In the following listing, find the lines containing "final" and report them.

* _Material provided_
──────────────────────────────
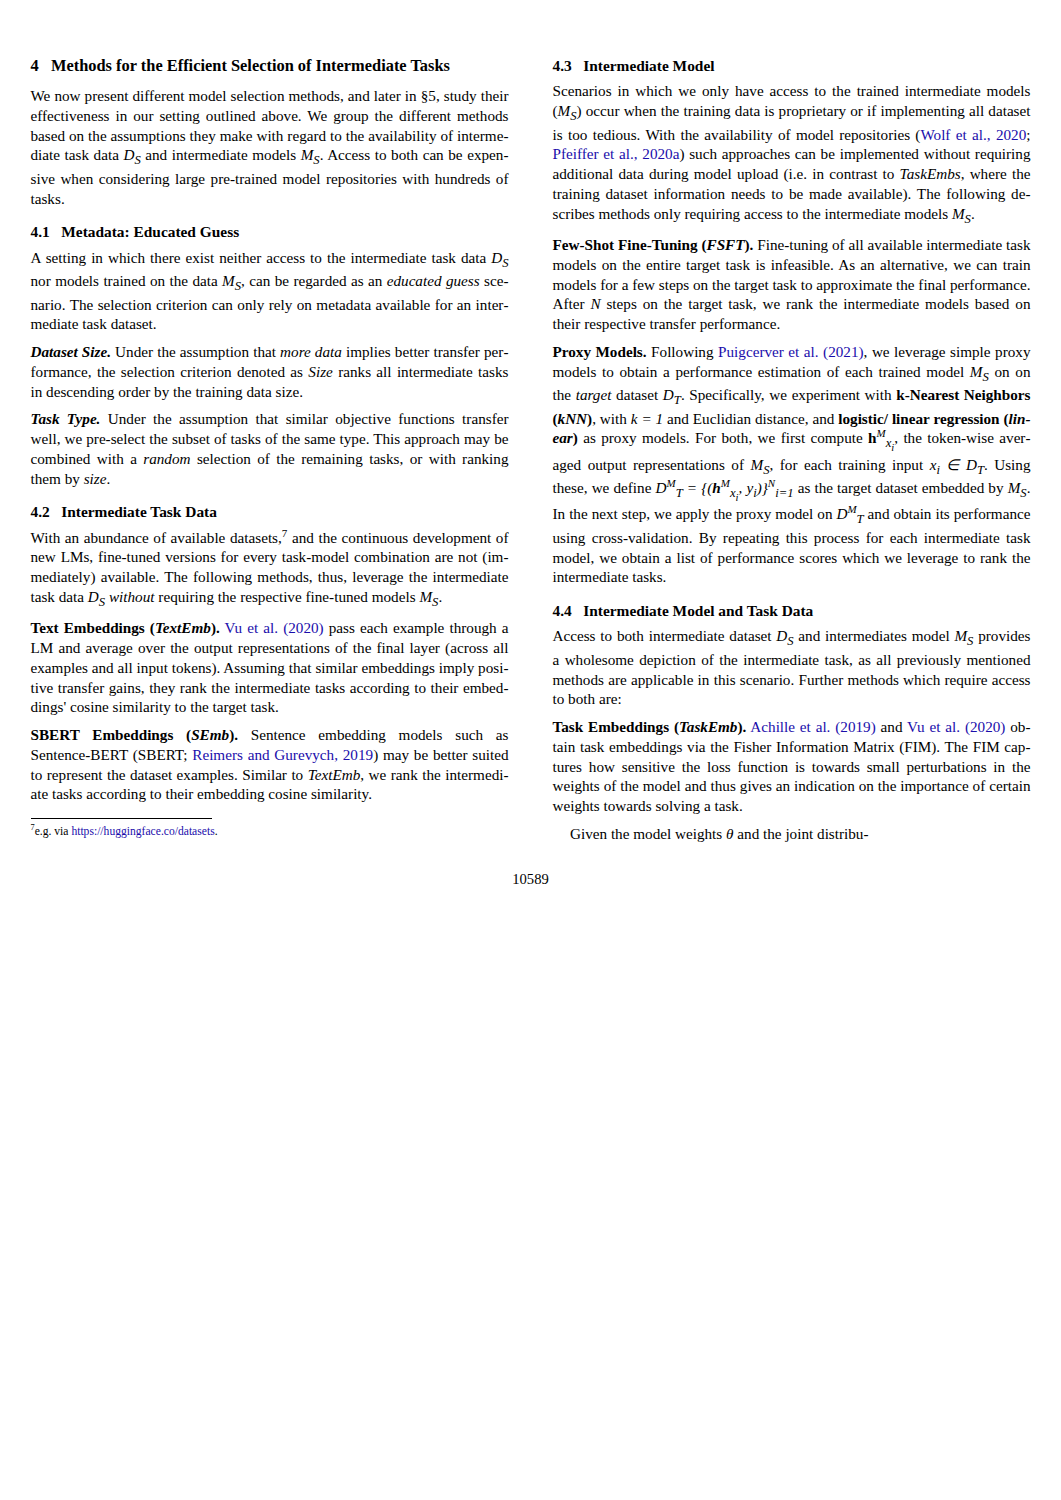4 Methods for the Efficient Selection of Intermediate Tasks
We now present different model selection methods, and later in §5, study their effectiveness in our setting outlined above. We group the different methods based on the assumptions they make with regard to the availability of intermediate task data DS and intermediate models MS. Access to both can be expensive when considering large pre-trained model repositories with hundreds of tasks.
4.1 Metadata: Educated Guess
A setting in which there exist neither access to the intermediate task data DS nor models trained on the data MS, can be regarded as an educated guess scenario. The selection criterion can only rely on metadata available for an intermediate task dataset.
Dataset Size. Under the assumption that more data implies better transfer performance, the selection criterion denoted as Size ranks all intermediate tasks in descending order by the training data size.
Task Type. Under the assumption that similar objective functions transfer well, we pre-select the subset of tasks of the same type. This approach may be combined with a random selection of the remaining tasks, or with ranking them by size.
4.2 Intermediate Task Data
With an abundance of available datasets,7 and the continuous development of new LMs, fine-tuned versions for every task-model combination are not (immediately) available. The following methods, thus, leverage the intermediate task data DS without requiring the respective fine-tuned models MS.
Text Embeddings (TextEmb). Vu et al. (2020) pass each example through a LM and average over the output representations of the final layer (across all examples and all input tokens). Assuming that similar embeddings imply positive transfer gains, they rank the intermediate tasks according to their embeddings' cosine similarity to the target task.
SBERT Embeddings (SEmb). Sentence embedding models such as Sentence-BERT (SBERT; Reimers and Gurevych, 2019) may be better suited to represent the dataset examples. Similar to TextEmb, we rank the intermediate tasks according to their embedding cosine similarity.
7e.g. via https://huggingface.co/datasets.
4.3 Intermediate Model
Scenarios in which we only have access to the trained intermediate models (MS) occur when the training data is proprietary or if implementing all dataset is too tedious. With the availability of model repositories (Wolf et al., 2020; Pfeiffer et al., 2020a) such approaches can be implemented without requiring additional data during model upload (i.e. in contrast to TaskEmbs, where the training dataset information needs to be made available). The following describes methods only requiring access to the intermediate models MS.
Few-Shot Fine-Tuning (FSFT). Fine-tuning of all available intermediate task models on the entire target task is infeasible. As an alternative, we can train models for a few steps on the target task to approximate the final performance. After N steps on the target task, we rank the intermediate models based on their respective transfer performance.
Proxy Models. Following Puigcerver et al. (2021), we leverage simple proxy models to obtain a performance estimation of each trained model MS on on the target dataset DT. Specifically, we experiment with k-Nearest Neighbors (kNN), with k = 1 and Euclidian distance, and logistic/ linear regression (linear) as proxy models. For both, we first compute hMxi, the token-wise averaged output representations of MS, for each training input xi ∈ DT. Using these, we define DMT = {(hMxi, yi)}Ni=1 as the target dataset embedded by MS. In the next step, we apply the proxy model on DMT and obtain its performance using cross-validation. By repeating this process for each intermediate task model, we obtain a list of performance scores which we leverage to rank the intermediate tasks.
4.4 Intermediate Model and Task Data
Access to both intermediate dataset DS and intermediates model MS provides a wholesome depiction of the intermediate task, as all previously mentioned methods are applicable in this scenario. Further methods which require access to both are:
Task Embeddings (TaskEmb). Achille et al. (2019) and Vu et al. (2020) obtain task embeddings via the Fisher Information Matrix (FIM). The FIM captures how sensitive the loss function is towards small perturbations in the weights of the model and thus gives an indication on the importance of certain weights towards solving a task.
Given the model weights θ and the joint distribu-
10589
──────────────────────────────
* _Written solution_
Text Embeddings (TextEmb). Vu et al. (2020) pass each example through a LM and average over the output representations of the final layer (across all examples and all input tokens). Assuming that similar embeddings imply positive transfer gains, they rank the intermediate tasks according to their embeddings' cosine similarity to the target task.
Few-Shot Fine-Tuning (FSFT). Fine-tuning of all available intermediate task models on the entire target task is infeasible. As an alternative, we can train models for a few steps on the target task to approximate the final performance. After N steps on the target task, we rank the intermediate models based on their respective transfer performance.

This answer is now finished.